JAKARTA | TAGAR INDONESIA.COM – Meski menuai perdebatan, Presiden Presiden Republik Indonesia Prabowo Subianto secara resmi menganugerahkan gelar Pahlawan Nasional kepada Jenderal Besar TNI H.M. Soeharto .
Gelar Pahlawan Nasional digelar dalam upacara kenegaraan di Istana Negara, Jakarta, Senin (10/11/2025).
Penobatan gelar Pahlawan Nasional sengaja diberikan bertepatan dengan peringatan Hari Pahlawan.
Selain Suharto, ada sembilan tokoh lainnya yang juga dinobatkan sebagai Pahlawan Nasional.

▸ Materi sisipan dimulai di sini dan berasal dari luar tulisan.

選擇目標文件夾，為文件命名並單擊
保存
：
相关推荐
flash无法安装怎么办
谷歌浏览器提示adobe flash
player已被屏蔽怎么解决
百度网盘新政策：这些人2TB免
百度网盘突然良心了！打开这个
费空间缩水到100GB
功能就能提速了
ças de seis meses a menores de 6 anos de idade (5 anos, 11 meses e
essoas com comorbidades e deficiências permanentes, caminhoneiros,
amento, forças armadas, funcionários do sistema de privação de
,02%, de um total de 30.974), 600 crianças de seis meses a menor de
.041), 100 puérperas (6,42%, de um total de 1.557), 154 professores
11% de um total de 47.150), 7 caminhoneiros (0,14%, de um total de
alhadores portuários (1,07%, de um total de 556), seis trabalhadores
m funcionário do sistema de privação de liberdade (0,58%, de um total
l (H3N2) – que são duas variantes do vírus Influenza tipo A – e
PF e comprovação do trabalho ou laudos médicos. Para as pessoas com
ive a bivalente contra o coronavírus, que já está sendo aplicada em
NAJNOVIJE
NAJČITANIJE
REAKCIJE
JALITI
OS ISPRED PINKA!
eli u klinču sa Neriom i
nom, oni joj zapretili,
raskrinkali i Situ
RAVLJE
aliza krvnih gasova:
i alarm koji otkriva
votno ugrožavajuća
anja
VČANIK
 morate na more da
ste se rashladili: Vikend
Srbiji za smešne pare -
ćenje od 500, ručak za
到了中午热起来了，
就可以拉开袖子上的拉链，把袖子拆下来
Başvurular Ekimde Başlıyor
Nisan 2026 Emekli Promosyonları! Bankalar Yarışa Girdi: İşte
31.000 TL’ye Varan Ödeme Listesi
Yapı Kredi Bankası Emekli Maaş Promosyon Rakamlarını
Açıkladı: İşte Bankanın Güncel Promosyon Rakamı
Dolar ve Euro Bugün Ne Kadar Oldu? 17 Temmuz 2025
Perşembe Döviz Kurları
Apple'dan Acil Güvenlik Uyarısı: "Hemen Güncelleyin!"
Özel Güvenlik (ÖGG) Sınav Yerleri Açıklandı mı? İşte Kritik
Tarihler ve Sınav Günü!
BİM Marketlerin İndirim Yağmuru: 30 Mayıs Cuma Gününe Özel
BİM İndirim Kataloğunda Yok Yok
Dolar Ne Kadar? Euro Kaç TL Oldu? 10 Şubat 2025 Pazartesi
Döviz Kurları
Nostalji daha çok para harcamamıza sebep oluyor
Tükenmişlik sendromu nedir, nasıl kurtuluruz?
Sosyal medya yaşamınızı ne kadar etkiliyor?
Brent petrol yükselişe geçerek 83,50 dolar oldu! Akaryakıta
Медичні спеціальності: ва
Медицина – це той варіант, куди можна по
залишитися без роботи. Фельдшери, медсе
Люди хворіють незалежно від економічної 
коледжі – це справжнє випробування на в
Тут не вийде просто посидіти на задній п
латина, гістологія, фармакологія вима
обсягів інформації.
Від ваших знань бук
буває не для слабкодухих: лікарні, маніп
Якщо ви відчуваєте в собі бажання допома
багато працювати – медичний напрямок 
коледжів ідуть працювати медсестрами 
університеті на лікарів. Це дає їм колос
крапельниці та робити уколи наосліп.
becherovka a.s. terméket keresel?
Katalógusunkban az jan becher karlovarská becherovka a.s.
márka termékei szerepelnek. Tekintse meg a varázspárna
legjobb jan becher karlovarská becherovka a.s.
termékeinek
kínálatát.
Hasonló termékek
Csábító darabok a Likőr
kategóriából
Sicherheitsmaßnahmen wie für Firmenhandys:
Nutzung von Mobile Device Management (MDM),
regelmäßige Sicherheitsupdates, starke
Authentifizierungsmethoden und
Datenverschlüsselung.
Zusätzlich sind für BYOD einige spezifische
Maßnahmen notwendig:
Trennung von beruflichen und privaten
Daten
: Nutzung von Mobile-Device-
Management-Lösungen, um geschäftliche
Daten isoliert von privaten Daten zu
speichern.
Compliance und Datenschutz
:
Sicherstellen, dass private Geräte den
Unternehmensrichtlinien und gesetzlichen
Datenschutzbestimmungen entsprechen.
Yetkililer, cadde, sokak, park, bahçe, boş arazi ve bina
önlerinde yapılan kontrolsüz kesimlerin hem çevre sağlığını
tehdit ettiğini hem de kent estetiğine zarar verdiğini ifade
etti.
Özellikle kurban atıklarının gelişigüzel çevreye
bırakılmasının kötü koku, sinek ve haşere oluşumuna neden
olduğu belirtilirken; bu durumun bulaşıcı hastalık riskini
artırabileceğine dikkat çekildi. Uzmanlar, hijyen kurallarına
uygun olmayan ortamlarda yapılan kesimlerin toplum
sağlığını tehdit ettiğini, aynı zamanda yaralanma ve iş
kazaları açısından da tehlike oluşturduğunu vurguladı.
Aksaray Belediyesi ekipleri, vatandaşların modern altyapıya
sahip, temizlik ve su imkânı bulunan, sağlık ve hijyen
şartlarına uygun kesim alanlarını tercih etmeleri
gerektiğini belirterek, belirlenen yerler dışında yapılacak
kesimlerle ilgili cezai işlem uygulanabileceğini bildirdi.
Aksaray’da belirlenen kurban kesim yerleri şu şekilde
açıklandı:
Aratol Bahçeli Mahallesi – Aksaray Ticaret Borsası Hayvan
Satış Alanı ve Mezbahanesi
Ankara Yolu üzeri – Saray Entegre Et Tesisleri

Detailnya sepuluh tokoh yang dianugerahkan sebagai Pahlawan Nasional sebagai berikut :
1. K.H. Abdurachman Wahid (Gus Dur) (Jawa Timur)
2. Jenderal Besar TNI H.M. Soeharto (Jawa Tengah)
3. Marsinah (Jawa Timur)
4. Mochtar Kusumaatmaja (Jawa Barat)
5. Hj. Rahma El Yunusiyyah (Sumatera Barat)
6. Jenderal TNI (Purn) Sarwo Edhie Wibowo (Jawa Tengah)
7. Sultan Muhammad Salahuddin (Nusa Tenggara Barat)
8. Syaikhona Muhammad Kholil (Jawa Timur)
9. Tuan Rondahaim Saragih (Sumatera Utara)
10. Zainal Abidin Syah (Maluku Utara)
Prabowo Subianto dalam sambutannya mengatakan penganugerahan gelar Pahlawan Nasional ini merupakan bentuk penghormatan negara terhadap kontribusi luar biasa para tokoh di berbagai bidang.
Mulai dari perjuangan kemerdekaan hingga pengabdian terhadap kemanusiaan dan keadilan sosial.
Penganugerahan tersebut didasarkan pada Keputusan Presiden Nomor 116.TK/Tahun 2025 tentang Penganugerahan Gelar Pahlawan Nasional yang ditetapkan di Jakarta pada 6 November 2025
Dalam upacara tersebut turut dihadiri oleh Wakil Presiden Gibran Rakabuming Raka, para menteri Kabinet Merah Putih, serta keluarga dari para penerima gelar Pahlawan Nasional.
Penyerahan plakat dan dokumen penganugerahan dilakukan kepada masing-masing ahli waris. Pemerintah berharap penghargaan ini dapat menjadi teladan dan motivasi bagi generasi muda untuk melanjutkan perjuangan membangun bangsa.